Anyone here ever recovered from burnout?

Wow, that’s stupid even for exit interviews. Bosses are one of the major, if not the major, reason for people quitting, so trying to find out reasons when the culprit is asking the question isn’t likely to do much good. Mine have always been with HR.

Yeah, this is part of a patten with fuckstick. He gets personally involved where it’s inappropriate for him to do so, and shirks his responsibilities to handle the things he should be focusing on.

Damn. I kinda thought I had done my grieving over this job already, but it’s hitting me hard now. I’m feeling a lot of sadness and self-doubt, and I’m stupidly finding ways to turn everyone’s kind words about my departure into something hurtful. IDK what’s wrong with me.

So you’re saying it’s the Kobayashi Maru, day after day? I could see that.

Nothing is wrong with you. As to how to overcome such feelings… I found it passed once I was well set along the path to something new. In you’re case, you’ve got a whole new job lined up already!

It’s my last day. Well, technically Monday will be my last day for stuff like the exit interview, but this is the last day I’m actually working. Still having mixed feelings. Setting up my out-of-office auto-reply to say I no longer work here was a gut punch. I’m still trying to convince myself I’ll be able to stop caring soon.

Congratulations!

Just keep repeating, “it’s not my problem anymore.”

YOU are what has value: your core personality, soul if you will.

Your job is separate from that. Before I quit, I was worried that I’d be losing part of my identity… I was very invested in being a designer, being an artist, being part of a team doing meaningful work for non-profit clients. Who would I be without a job?

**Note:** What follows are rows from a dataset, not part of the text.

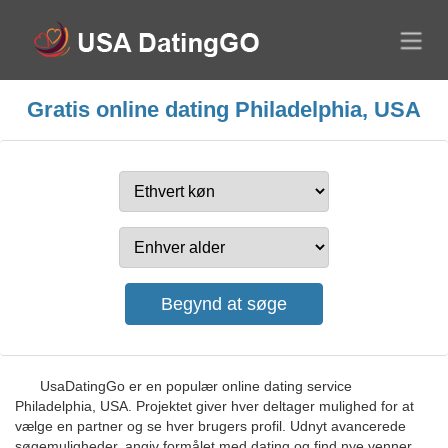
Gratis online dating Philadelphia, USA
UsaDatingGo er en populær online dating service
Philadelphia, USA. Projektet giver hver deltager mulighed for at
vælge en partner og se hver brugers profil. Udnyt avancerede
søgemuligheder, angiv formålet med dating og find nye venner,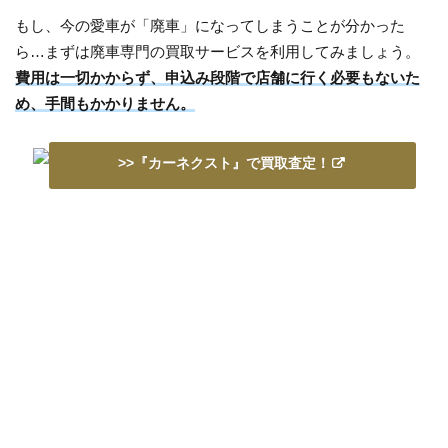
もし、今の愛車が「廃車」になってしまうことが分かった
ら…まずは廃車専門の買取サービスを利用してみましょう。
費用は一切かからず、申込み段階で店舗に行く必要もないた
め、手間もかかりません。
>>『カーネクスト』で買取査定！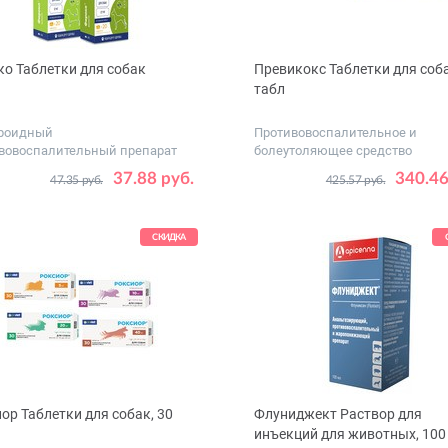
о Таблетки для собак
Превикокс Таблетки для соба
табл
роидный
Противовоспалительное и
вовоспалительный препарат
болеутоляющее средство
овка,
Дозировка,
8 табл – 57
37.88 руб.
340.46
47.35 руб.
425.57 руб.
мг
8 табл – 227
20 табл – 57
СКИДКА
20 табл – 227
ор Таблетки для собак, 30
Флуниджект Раствор для
инъекций для животных, 100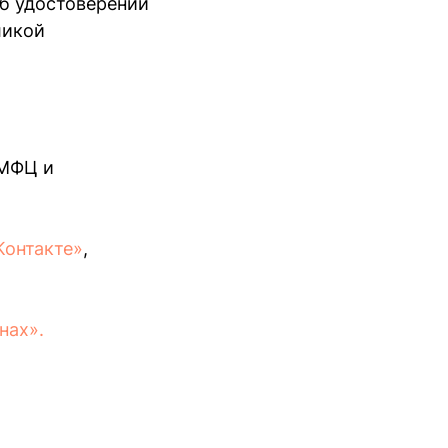
Об удостоверении
ликой
 МФЦ и
Контакте»
,
нах».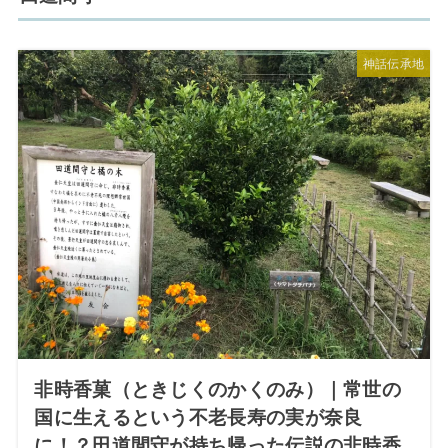
神話伝承地
非時香菓（ときじくのかくのみ）｜常世の
国に生えるという不老長寿の実が奈良
に！？田道間守が持ち帰った伝説の非時香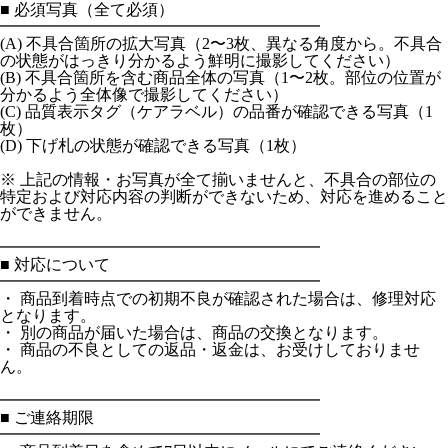
■ 必須写真（全て必須）
━━━━━━━━━━━━━━━━━━━━
(A) 不具合箇所の拡大写真（2〜3枚、異なる角度から。不具合
の状態がはっきり分かるよう鮮明に撮影してください）
(B) 不具合箇所を含む商品全体の写真（1〜2枚。部位の位置が
分かるよう全体像で撮影してください）
(C) 品質表示タグ（ケアラベル）の品番が確認できる写真（1
枚）
(D) 下げ札の状態が確認できる写真（1枚）
※ 上記の情報・お写真が全て揃いませんと、不具合の部位の
特定および対応内容の判断ができないため、対応を進めること
ができません。
━━━━━━━━━━━━━━━━━━━━
■ 対応について
━━━━━━━━━━━━━━━━━━━━
・ 商品到着時点での初期不良が確認された場合は、修理対応
となります。
・ 別の商品が届いた場合は、商品の交換となります。
・ 商品の不良としての返品・返金は、お受けしておりませ
ん。
━━━━━━━━━━━━━━━━━━━━
■ ご連絡期限
━━━━━━━━━━━━━━━━━━━━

HA! Was I ever overthinking things!

Within a day or two I discovered that I really did believe all that “WHO I am is more important than WHAT I do” stuff.
And I was deliriously happy sitting on a porch with a dog, a drink, and a stack of books… and NOT even thinking about the old job, or what anyone there thought of me.

I have some sympathy for those who are burned out. My current job has morphed into something that is outside of my wheelhouse. I have a great deal of acquired skill that is specific to the job but it’s so fast paced that it wears me down.

It’s been 8 days since I walked out the door for the last time, and my blood pressure is back to normal. My last doctor’s appointment before things got bad was a year ago last March, and I was under 120/80 then. In November, when I saw my doctor in the midst of a burnout crisis, I was at a terrifying 144/92, at age 38. It stayed high every time I had it checked, except for the one time I gave blood toward the end of a weeklong vacation in February. Shortly before I quit I bought a home blood pressure monitor and initially got similar readings to what I was seeing at the doctor’s office, so hopefully that means I’ve been doing it right. I’ve been checking almost every morning since I quit, and it’s been on a steady downward trend. Today it was 118/73.

I have another week to relax before I start my new job, and it sounds like the first week will be pretty low-key anyway. So I feel like I struck the right balance between leaving myself time to recover and tying up as many loose ends as possible to help my clients and colleagues. But to those who said or implied that quitting was the only way out, you were right. It wasn’t getting better, and now it is.

I decided to be honest while striving for tact and constructiveness in my exit interview. I didn’t tell the big boss he was a fuckstick, but I did point out the specific things he had promised and failed to follow through on. He mostly said the “right” things (apologizing, thanking, etc.) but didn’t show me that he was really taking responsibility (e.g. saying he wished I had come to him sooner about an issue he had told me six months ago he would handle and I could relax and forget all about, and instead he did nothing and I had to clean it up.) I also haven’t forgotten what he said about another recently-departed employee. When word of his resignation spread throughout management, everyone said “oh, that’s such a shame; he’s so great!” And fuckstick, who five minutes earlier would have agreed that this guy was great, replied, “let’s save ‘great’ for people who don’t desert us in our hour of need.” So yeah. Not banking on fuckstick’s sincerity or character. It helps to have something to be a little mad about as I walk away.